The expansion of dispersed residential home sites results in habitat loss and fragmentation. Sage grouse need large, intact landscapes and easements keep subdivisions out and maintains the wide-open landscapes the birds need to survive.
Benefits Beyond Grouse
Sage grouse are considered an umbrella species and conservation easements that target sage grouse may benefit more than 350 other species. By conserving the large landscapes that sage grouse need, many kinds of birds and animals also stand to benefit – from pygmy rabbits and sage sparrows to mule deer, elk and pronghorn.
Partners in Conservation Easements
The recent success of the Agricultural Conservation Easement Program (ACEP) in Montana would not be possible without the incredible partners that are dedicated to putting conservation on the ground by pooling resources. This partnership-based, science-driven effort has resulted in more than 130,000 acres of sage grouse habitat permanently protected in Montana since 2015.
The Nature Conservancy
The Nature Conservancy (TNC) in Montana has been working for years with partners, both public and private, to conserve sage grouse and its habitat. Besides partnering with NRCS and landowners on conservation easements, TNC teams with ranchers to improve rangeland health and provides science and research to better target conservation. TNC has worked for years with a single landowner in Valley County, Montana, to purchase conservation easements on more than 25,000 acres by partnering with the NRCS. The conserved land links public and private land in a 23-mile-long corridor of uninterrupted, conserved prairie habitat that is right in the heart of the longest known sage grouse migratory path.
Montana Fish, Wildlife and Parks
Montana is home to roughly 18 percent of the range-wide sage grouse population and Montana Fish, Wildlife and Parks (FWP) is tasked with managing populations through monitoring, mapping priority habitats, and regulating hunting seasons. FWP also provides technical and financial assistance to private landowners wanting to conserve rangelands and sage grouse habitat. An example of this is a conservation easement in the Roy, Montana, area that FWP purchased in conjunction with the NRCS ACEP-Agricultural Land Easements program. The 2,600+ acre easement consists of big sagebrush steppe, mixed grass prairie, and woodland steppe.
Montana Land Reliance
With a mission of partnering with private landowners to permanently protect agricultural lands, fish and wildlife habitat, and open space, the Montana Land Reliance (MLR) has been a key partner in the recent success of NRCS easement programs in sage grouse habitat. MLR and the NRCS recently partnered with a third-generation rancher in Musselshell County to protect more than 11,000 acres of key sage grouse habitat. This easement protects sage grouse habitat while keeping the landowners’ ranch intact and operational while allowing the next generation to continue ranching.
Montana Sage Grouse Habitat Conservation Program
The Montana Sage Grouse Habitat Conservation Program and the Montana Sage Grouse Oversight Team were created to facilitate implementation of Executive Orders 12-2015 and 21-2015, including the Sage Grouse Stewardship Fund.

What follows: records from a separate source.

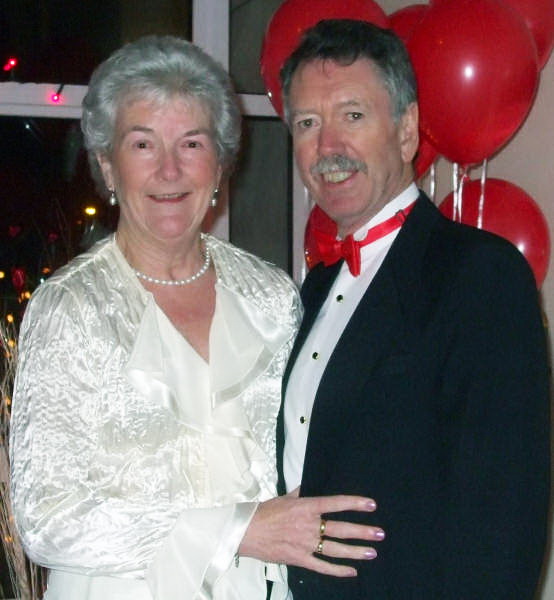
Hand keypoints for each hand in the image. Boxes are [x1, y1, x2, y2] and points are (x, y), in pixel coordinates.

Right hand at [238, 488, 383, 576]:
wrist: (247, 531)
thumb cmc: (265, 512)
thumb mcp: (285, 497)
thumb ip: (300, 494)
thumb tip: (309, 487)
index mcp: (306, 507)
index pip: (335, 503)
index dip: (354, 503)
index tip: (371, 504)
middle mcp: (309, 525)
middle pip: (341, 529)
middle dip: (362, 531)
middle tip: (380, 533)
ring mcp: (305, 544)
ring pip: (335, 549)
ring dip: (355, 551)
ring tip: (371, 552)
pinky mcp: (299, 559)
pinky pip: (322, 566)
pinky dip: (338, 570)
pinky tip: (351, 571)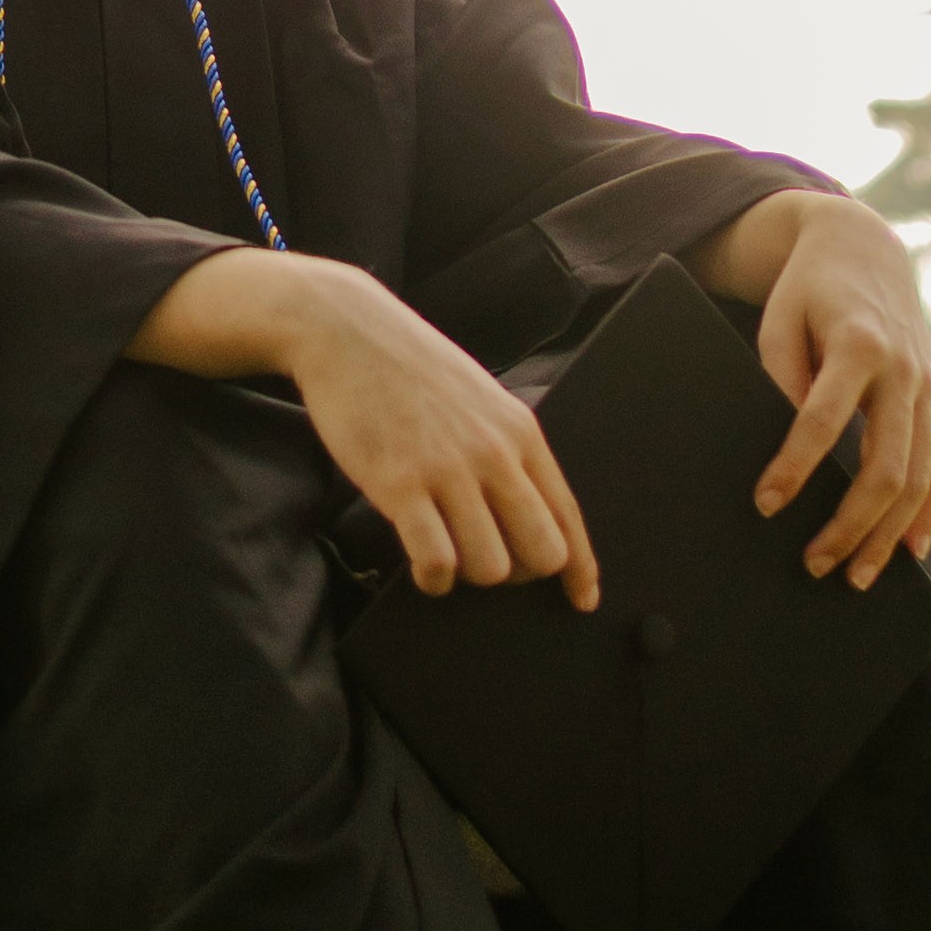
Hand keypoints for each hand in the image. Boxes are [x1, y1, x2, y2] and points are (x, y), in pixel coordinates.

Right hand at [128, 250, 599, 606]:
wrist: (347, 331)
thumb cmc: (412, 368)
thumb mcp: (481, 399)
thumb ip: (507, 449)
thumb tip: (527, 510)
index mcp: (520, 432)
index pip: (568, 516)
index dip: (581, 568)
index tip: (582, 599)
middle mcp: (494, 454)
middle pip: (542, 552)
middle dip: (521, 573)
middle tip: (490, 563)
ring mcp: (448, 470)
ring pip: (491, 567)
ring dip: (470, 575)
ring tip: (446, 554)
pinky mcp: (400, 484)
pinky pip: (437, 561)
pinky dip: (434, 578)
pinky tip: (422, 566)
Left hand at [701, 197, 930, 589]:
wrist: (863, 249)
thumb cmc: (807, 289)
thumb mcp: (779, 318)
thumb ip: (781, 375)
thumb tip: (784, 444)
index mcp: (858, 343)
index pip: (822, 418)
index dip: (794, 467)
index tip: (765, 504)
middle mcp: (903, 370)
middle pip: (885, 464)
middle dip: (851, 523)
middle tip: (813, 564)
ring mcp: (927, 388)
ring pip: (919, 477)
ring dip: (888, 534)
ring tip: (854, 576)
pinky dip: (928, 513)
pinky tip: (909, 552)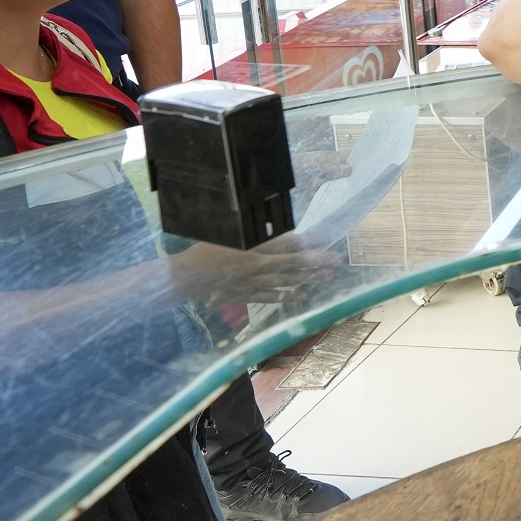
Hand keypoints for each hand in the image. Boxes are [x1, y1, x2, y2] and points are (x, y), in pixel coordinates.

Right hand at [164, 233, 346, 306]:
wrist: (184, 278)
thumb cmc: (202, 251)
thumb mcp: (226, 234)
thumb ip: (249, 231)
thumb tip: (270, 224)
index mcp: (252, 248)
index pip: (286, 243)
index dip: (307, 241)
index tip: (325, 239)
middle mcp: (256, 267)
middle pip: (292, 263)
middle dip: (316, 261)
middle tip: (337, 259)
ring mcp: (252, 283)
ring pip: (286, 281)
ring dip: (308, 278)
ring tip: (327, 276)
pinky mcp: (245, 296)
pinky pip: (269, 297)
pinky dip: (286, 296)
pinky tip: (301, 295)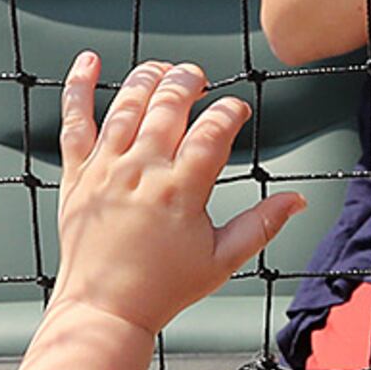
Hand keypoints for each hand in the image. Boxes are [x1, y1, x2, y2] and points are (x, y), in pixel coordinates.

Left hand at [48, 55, 308, 335]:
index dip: (229, 112)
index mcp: (180, 191)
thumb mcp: (222, 260)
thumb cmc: (161, 288)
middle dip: (189, 81)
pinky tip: (89, 61)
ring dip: (149, 78)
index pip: (212, 131)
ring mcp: (106, 169)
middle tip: (200, 79)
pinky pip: (75, 121)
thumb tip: (295, 201)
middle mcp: (141, 172)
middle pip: (169, 104)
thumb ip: (261, 226)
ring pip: (128, 104)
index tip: (237, 110)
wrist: (105, 308)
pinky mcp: (78, 174)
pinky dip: (79, 87)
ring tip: (165, 71)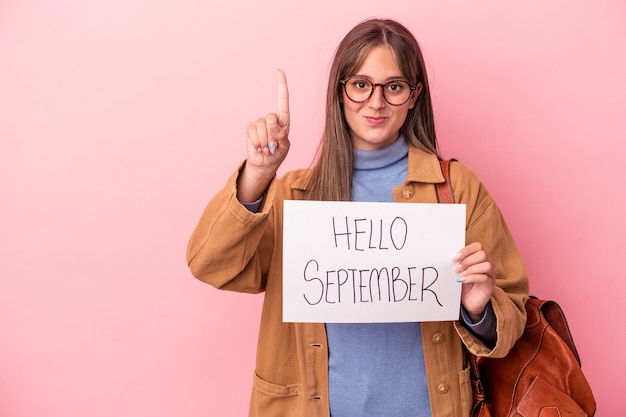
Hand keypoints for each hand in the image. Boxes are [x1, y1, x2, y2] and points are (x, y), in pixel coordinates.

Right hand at [237, 69, 290, 202]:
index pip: (283, 100)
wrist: (265, 164)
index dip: (281, 85)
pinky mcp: (250, 129)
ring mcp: (259, 123)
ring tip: (267, 149)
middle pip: (271, 118)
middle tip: (274, 147)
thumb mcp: (284, 147)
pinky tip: (260, 147)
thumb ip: (281, 136)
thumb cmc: (278, 154)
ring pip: (262, 127)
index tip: (280, 70)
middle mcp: (271, 119)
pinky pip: (253, 132)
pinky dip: (257, 143)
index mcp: (283, 120)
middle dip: (273, 135)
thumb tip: (272, 125)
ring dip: (265, 142)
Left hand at [454, 242, 495, 320]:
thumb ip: (458, 263)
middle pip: (482, 254)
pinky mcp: (490, 284)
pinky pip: (485, 278)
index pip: (478, 246)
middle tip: (457, 268)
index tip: (455, 258)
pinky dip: (472, 278)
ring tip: (461, 275)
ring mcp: (491, 273)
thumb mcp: (460, 271)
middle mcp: (488, 262)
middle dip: (468, 260)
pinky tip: (464, 280)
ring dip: (471, 269)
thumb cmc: (464, 283)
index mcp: (480, 256)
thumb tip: (451, 258)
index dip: (466, 250)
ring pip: (486, 265)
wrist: (469, 300)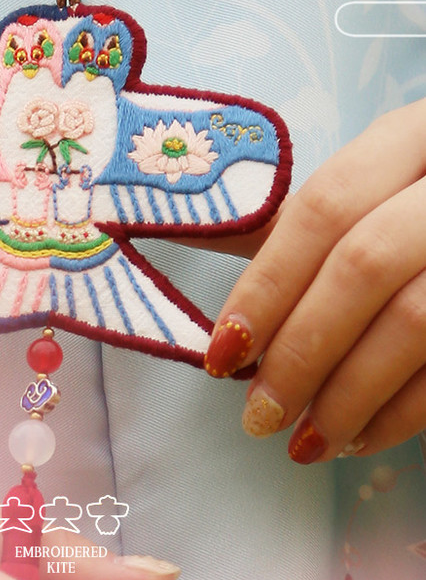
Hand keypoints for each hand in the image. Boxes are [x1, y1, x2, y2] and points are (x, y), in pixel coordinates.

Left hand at [203, 98, 425, 462]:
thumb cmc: (413, 206)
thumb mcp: (368, 188)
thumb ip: (285, 219)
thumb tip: (177, 229)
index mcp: (409, 139)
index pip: (324, 208)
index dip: (267, 283)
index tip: (220, 352)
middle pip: (364, 265)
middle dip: (301, 348)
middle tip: (257, 414)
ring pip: (414, 322)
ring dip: (348, 395)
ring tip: (302, 440)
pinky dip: (402, 413)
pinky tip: (358, 437)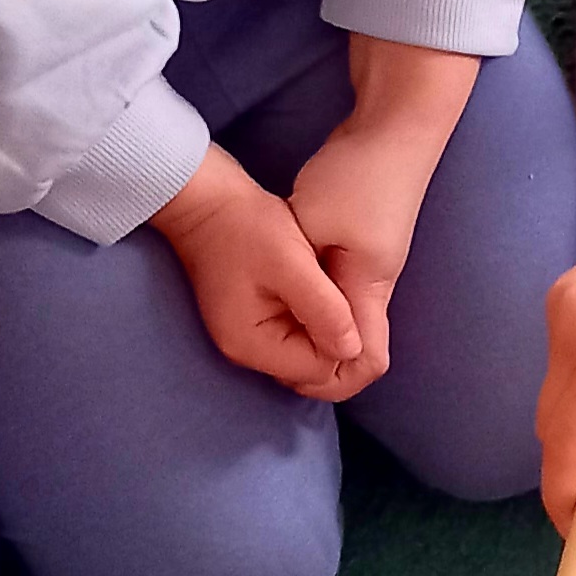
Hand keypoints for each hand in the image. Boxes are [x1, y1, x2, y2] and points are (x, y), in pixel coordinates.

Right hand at [151, 143, 367, 401]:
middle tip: (363, 307)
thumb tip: (355, 350)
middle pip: (313, 373)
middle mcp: (247, 350)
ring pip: (308, 355)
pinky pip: (297, 335)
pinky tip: (329, 294)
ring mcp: (249, 336)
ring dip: (333, 333)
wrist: (208, 201)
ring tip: (347, 296)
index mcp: (253, 344)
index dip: (351, 351)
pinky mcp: (255, 319)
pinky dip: (318, 321)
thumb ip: (324, 310)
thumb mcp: (291, 264)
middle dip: (344, 348)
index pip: (320, 374)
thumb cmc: (246, 226)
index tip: (367, 313)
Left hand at [286, 35, 478, 387]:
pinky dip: (315, 301)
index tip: (286, 369)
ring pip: (346, 319)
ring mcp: (373, 265)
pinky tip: (286, 288)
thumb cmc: (355, 174)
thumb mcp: (314, 225)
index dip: (329, 379)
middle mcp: (378, 284)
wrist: (396, 123)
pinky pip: (339, 292)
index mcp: (371, 288)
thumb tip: (293, 320)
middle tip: (268, 350)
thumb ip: (306, 281)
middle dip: (316, 360)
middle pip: (357, 347)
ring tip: (271, 319)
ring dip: (313, 327)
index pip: (367, 362)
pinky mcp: (362, 246)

The purpose of the Stewardship Fund is to maintain, enhance, restore, expand or benefit sage grouse habitat and populations through competitive grants. In 2018, TNC and MLR secured funds from the NRCS and the Montana Sage Grouse Habitat Conservation Program to purchase conservation easements.
Building Capacity Through Partnerships
Partners such as the Montana Association of Land Trusts and Ducks Unlimited (DU) are working with the NRCS to provide capacity that is critical to a successful easement program. Increased capacity has resulted in more efficient and effective delivery of conservation to both landowners and partners.
Working in close partnership with agricultural producers and conservation partners, we are conserving habitat for sage grouse while maintaining productive working landscapes.